Variant scoring output#

anndata#

The output of variant scoring is in anndata.AnnData format, which is a way of scoring data together with annotation metadata. Originally developed in the single-cell RNA-seq field, anndata.AnnData is useful when you have metadata associated with an array of data.

anndata.AnnData objects have the following properties (using variant_scores as an example anndata.AnnData object):

  • variant_scores.X contains a numpy.ndarray containing the variant scores per each gene in the region. This matrix has shape (num_genes, num_tracks), where num_tracks is the number of output tracks in your requested OutputType (such as RNA_SEQ, DNASE, etc.). Note that if you did not use a gene-centric scorer, then variant_scores.X will have shape (1, num_tracks), reflecting the fact that the variant has a single global score and not per-gene score.

  • variant_scores.var contains the track metadata as a pandas.DataFrame. For every track in the scores (num_genes, num_tracks), there will be a row in the track metadata explaining the track (its cell type, strand, etc.).

  • variant_scores.obs contains the gene metadata as a pandas.DataFrame.
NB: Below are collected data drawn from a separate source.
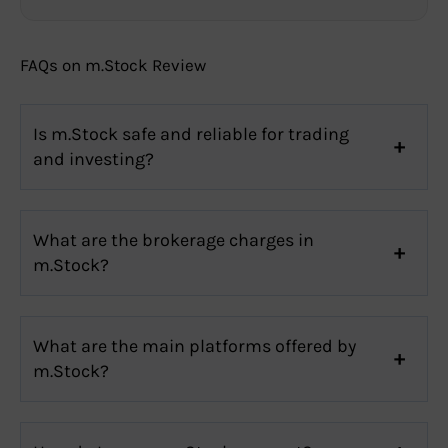
FAQs on m.Stock Review
Is m.Stock safe and reliable for trading
and investing?
What are the brokerage charges in
m.Stock?
What are the main platforms offered by
m.Stock?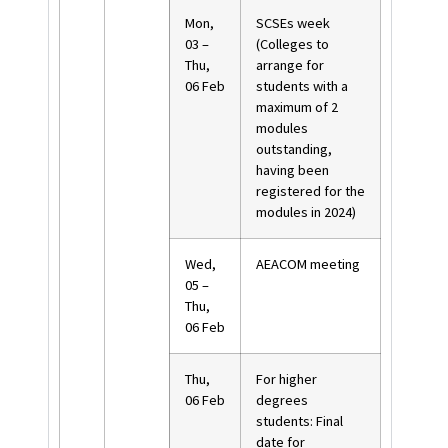
Mon,
SCSEs week
03 –
(Colleges to
Thu,
arrange for
06 Feb
students with a
maximum of 2
modules
outstanding,
having been
registered for the
modules in 2024)
Wed,
AEACOM meeting
05 –
Thu,
06 Feb
Thu,
For higher
06 Feb
degrees
students: Final
date for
Note that the gene metadata is None in the case of non gene-centric variant scorers.

  • variant_scores.uns contains some additional unstructured metadata that logs the origin of the variant scores, namely:

    • The genome.Variant that was scored (variant_scores.uns[‘variant’])

    • The genome.Interval containing the interval (variant_scores.uns[‘interval’])
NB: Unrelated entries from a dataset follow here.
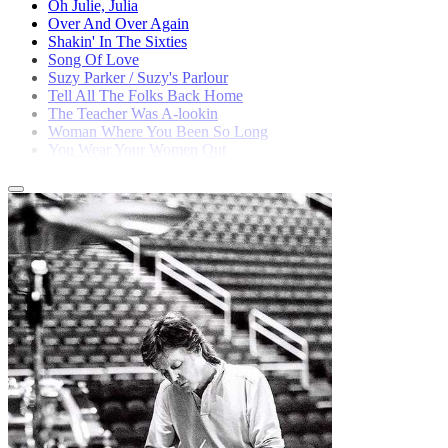
Oh Julie, Julia
Over And Over Again
Shakin' In The Sixties
Song Of Love
Suzy Parker / Suzy's Parlour
Tell All The Folks Back Home
The Teacher Was A-lookin
Woman Where You Been So Long
You Wear Your Women Out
    • The variant scorer that was used to generate the scores (variant_scores.uns[‘scorer’])

From scratch#

You are unlikely to need to create an anndata.AnnData object from scratch, but just for reference, here is how it would be done:

import anndata
import numpy as np
import pandas as pd

# Creating a small matrix of variant scores (3 genes x 2 tracks).
scores = np.array([[0.1, 0.2], [0.3, 0.4], [0.5, 0.6]])

gene_metadata = pd.DataFrame({'gene_id': ['ENSG0001', 'ENSG0002', 'ENSG0003']})

track_metadata = pd.DataFrame(
    {'name': ['track1', 'track2'], 'strand': ['+', '-']}
)

variant_scores = anndata.AnnData(
    X=scores, obs=gene_metadata, var=track_metadata
)

Methods: making predictions#

The main commands for making model predictions are:

  • dna_client.DnaClient.predict_sequence to predict from a raw DNA string

  • dna_client.DnaClient.predict_interval to predict from a genome interval (a genome.Interval)

  • dna_client.DnaClient.predict_variant to make predictions for ref and alt sequences of a variant (a genome.Variant object)

  • dna_client.DnaClient.score_variant to score the effects of a variant by comparing ref and alt predictions.

  • dna_client.DnaClient.score_variants the same as the above, but for scoring a list of multiple variants.

Methods: visualization#

The main command for visualizing model predictions is:

  • alphagenome.visualization.plot_components.plot, to turn a list of of plot components into a matplotlib.figure.Figure.

See the visualization basics guide and visualizing predictions tutorial for more details.